§ TASK GOAL
Leaving out pictures, output exactly the lines below from the one that has "Reply with a" through the one that has "Sorry to trouble", and nothing else.

☆ ☆ ☆ ☆ ☆

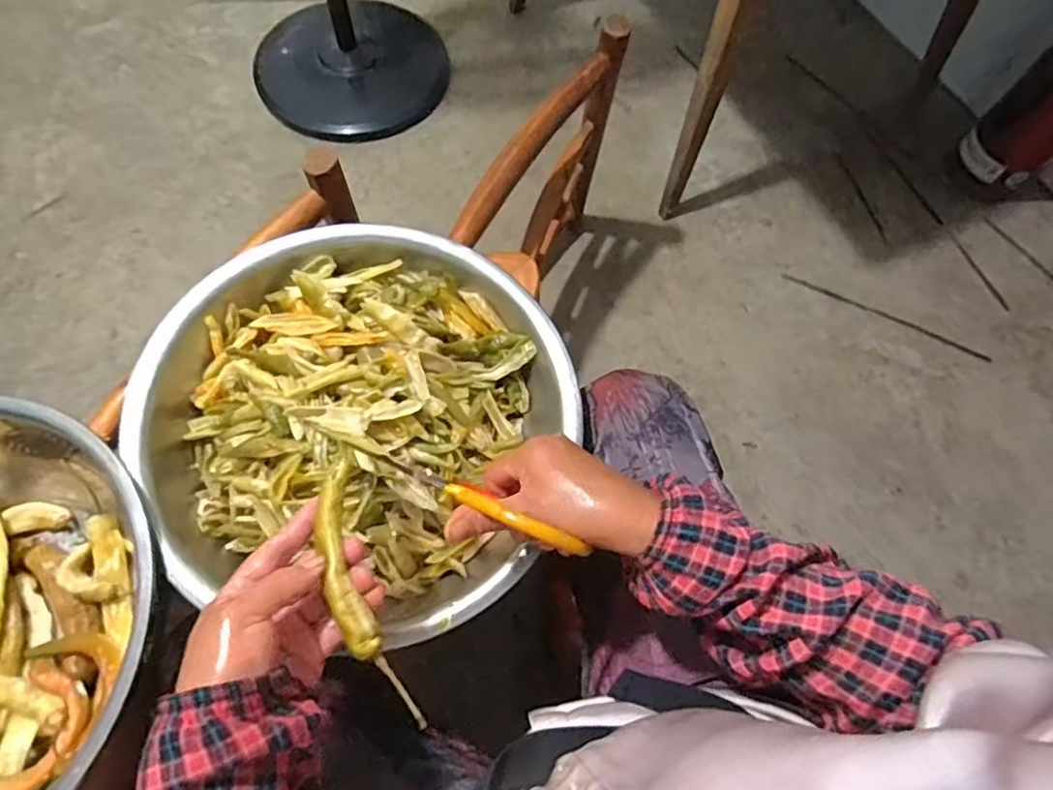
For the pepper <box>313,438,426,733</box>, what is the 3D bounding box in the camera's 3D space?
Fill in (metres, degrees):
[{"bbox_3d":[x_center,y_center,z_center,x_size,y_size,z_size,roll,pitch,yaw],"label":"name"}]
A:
[{"bbox_3d":[-0.104,0.112,0.376,0.030,0.028,0.176,-18,65,-10],"label":"pepper"}]

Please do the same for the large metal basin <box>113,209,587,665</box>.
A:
[{"bbox_3d":[-0.143,0.009,0.534,0.346,0.092,0.329,13,66,3],"label":"large metal basin"}]

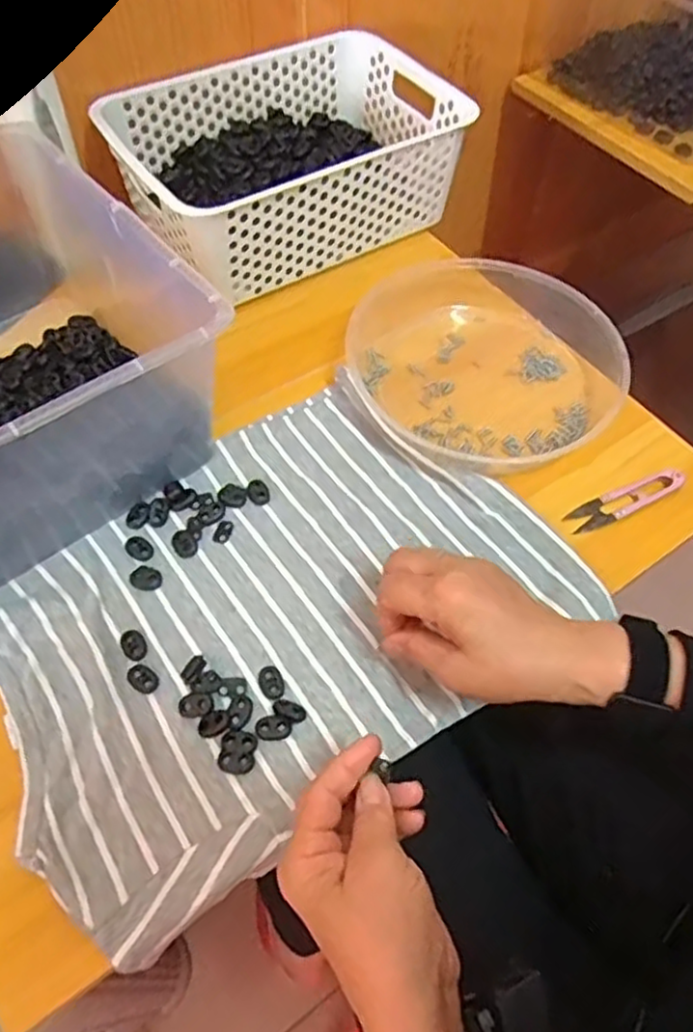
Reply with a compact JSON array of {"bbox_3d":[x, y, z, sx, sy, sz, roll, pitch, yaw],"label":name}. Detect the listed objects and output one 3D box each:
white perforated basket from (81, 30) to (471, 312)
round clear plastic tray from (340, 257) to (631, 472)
[{"bbox_3d":[-0.056,-0.341,0.668,0.302,0.098,0.204,-28,62,-19],"label":"white perforated basket"},{"bbox_3d":[0.111,-0.131,0.591,0.217,0.049,0.202,1,57,-2],"label":"round clear plastic tray"}]

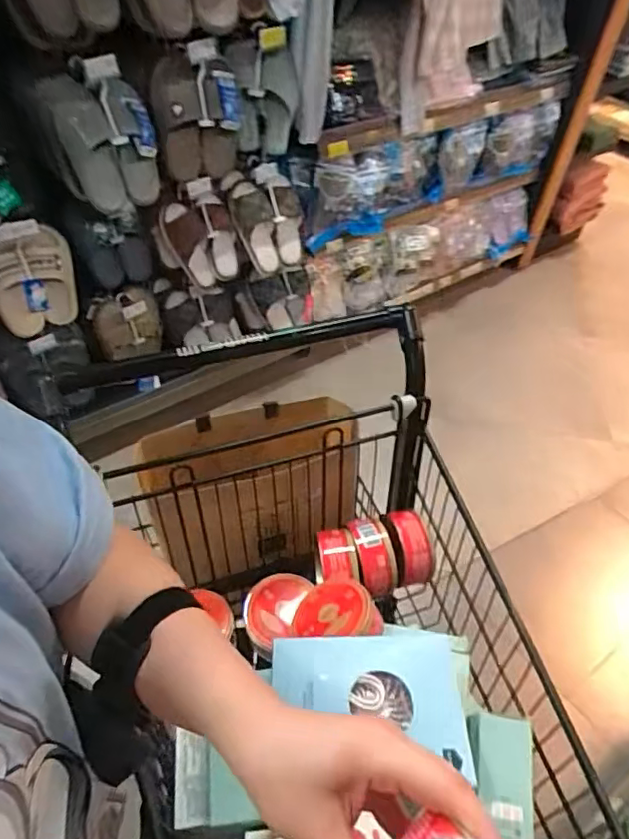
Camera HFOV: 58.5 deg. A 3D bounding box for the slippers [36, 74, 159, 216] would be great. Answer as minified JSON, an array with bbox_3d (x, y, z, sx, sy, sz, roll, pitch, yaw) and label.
[{"bbox_3d":[-0.530,-0.695,1.424,0.240,0.275,0.147,-15,51,-16],"label":"slippers"}]

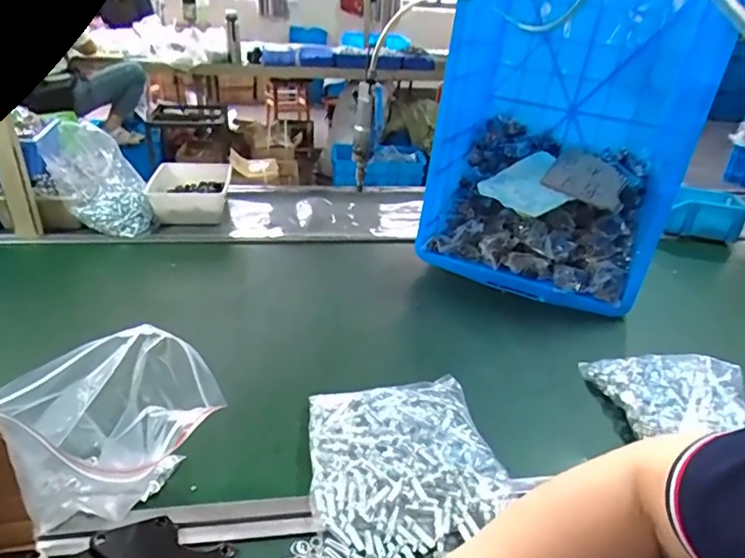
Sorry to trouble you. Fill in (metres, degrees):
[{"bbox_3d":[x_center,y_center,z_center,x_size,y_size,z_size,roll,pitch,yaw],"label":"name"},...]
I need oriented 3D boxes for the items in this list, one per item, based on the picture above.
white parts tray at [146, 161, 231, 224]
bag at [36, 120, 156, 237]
[{"bbox_3d":[-0.393,-0.195,1.147,0.169,0.070,0.219,-1,29,-9],"label":"white parts tray"},{"bbox_3d":[-0.550,-0.202,1.043,0.146,0.079,0.305,-25,70,-43],"label":"bag"}]

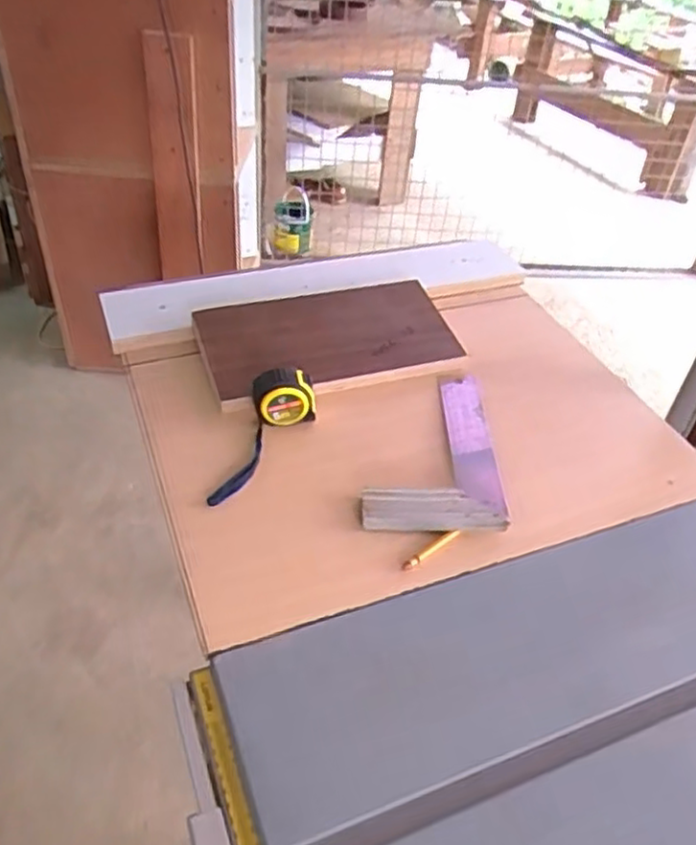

☆ ☆ ☆ ☆ ☆

§ OUTPUT
Reply with a compact JSON array of {"bbox_3d":[x, y, z, sx, sy, sz, roll, pitch, yaw],"label":name}. Detect the listed objects and output one 3D box each:
white perforated basket from (81, 30) to (471, 312)
round clear plastic tray from (340, 257) to (631, 472)
[{"bbox_3d":[-0.056,-0.341,0.668,0.302,0.098,0.204,-28,62,-19],"label":"white perforated basket"},{"bbox_3d":[0.111,-0.131,0.591,0.217,0.049,0.202,1,57,-2],"label":"round clear plastic tray"}]

Camera HFOV: 58.5 deg. A 3D bounding box for the slippers [36, 74, 159, 216] would be great. Answer as minified JSON, an array with bbox_3d (x, y, z, sx, sy, sz, roll, pitch, yaw) and label.
[{"bbox_3d":[-0.530,-0.695,1.424,0.240,0.275,0.147,-15,51,-16],"label":"slippers"}]

Sorry to trouble you. Fill in (metres, degrees):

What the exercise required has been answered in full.